Mecanismos de transmissão: Um aumento da Selic encarece o crédito, desestimula empréstimos e consumo a prazo, e tende a frear a atividade econômica. Com menos demanda agregada, as empresas ganham menos margem para elevar preços, aliviando pressões inflacionárias. Além disso, juros domésticos mais altos atraem capitais externos, gerando apreciação do real (queda do dólar). Uma moeda nacional mais forte barateia os produtos importados e matérias-primas cotadas em dólar, contribuindo para conter a inflação de bens comercializáveis. Assim, via canal do câmbio, a Selic alta ajuda a baratear itens importados e segurar índices de preços. Em resumo, pela via da demanda interna mais fraca e do câmbio mais valorizado, a Selic alta tende a conter a inflação.
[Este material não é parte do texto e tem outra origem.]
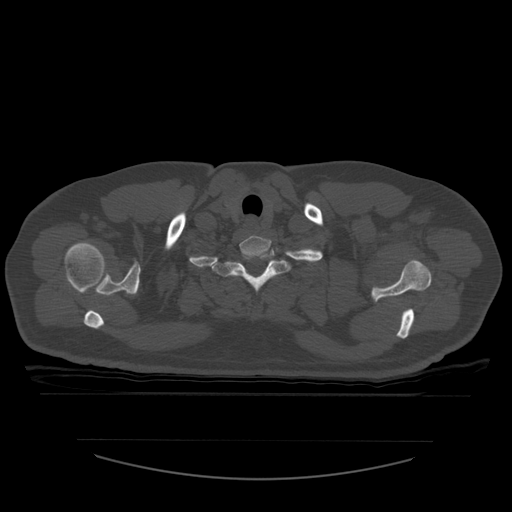
CT including the spine, one axial slice; position 471 of 532 along the scan axis; 120 kVp; bone window (W 1800 / L 400 HU); 1.25 mm slice thickness; 512 × 512 image matrix, field of view 441 × 441 mm. Patient age 44 years. From the clinical record (not read from this slice): primary cancer: soft tissue sarcoma.
Outlined on this slice (semi-automatically segmented with operator editing):
- T1 vertebra: box from (x=211, y=247) to (x=297, y=292) px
Por outro lado, reduções da Selic têm o efeito oposto: estimulam crédito e consumo (aquecendo a demanda) e podem levar à depreciação cambial, pressionando preços.
Defasagem temporal: Importante notar que esses efeitos não são instantâneos. A política monetária age com defasagem – o famoso “longo e variável defasagem” do economista Milton Friedman. Após uma alta de juros, pode levar vários meses (ou trimestres) até que o consumo arrefeça de modo perceptível e os preços respondam. Evidências empíricas indicam que no Brasil essa defasagem pode ser superior a um ano. Cálculos econométricos sugerem que o impacto máximo de um choque na Selic sobre a inflação costuma ocorrer entre 12 e 18 meses depois . Ou seja, se o Banco Central eleva os juros hoje, a maior parte da desaceleração da inflação esperada por conta disso só será notada dali a um ano ou mais. Essa defasagem complica a vida dos formuladores de política, pois decisões de juros precisam antever a inflação futura muito antes de ela se concretizar.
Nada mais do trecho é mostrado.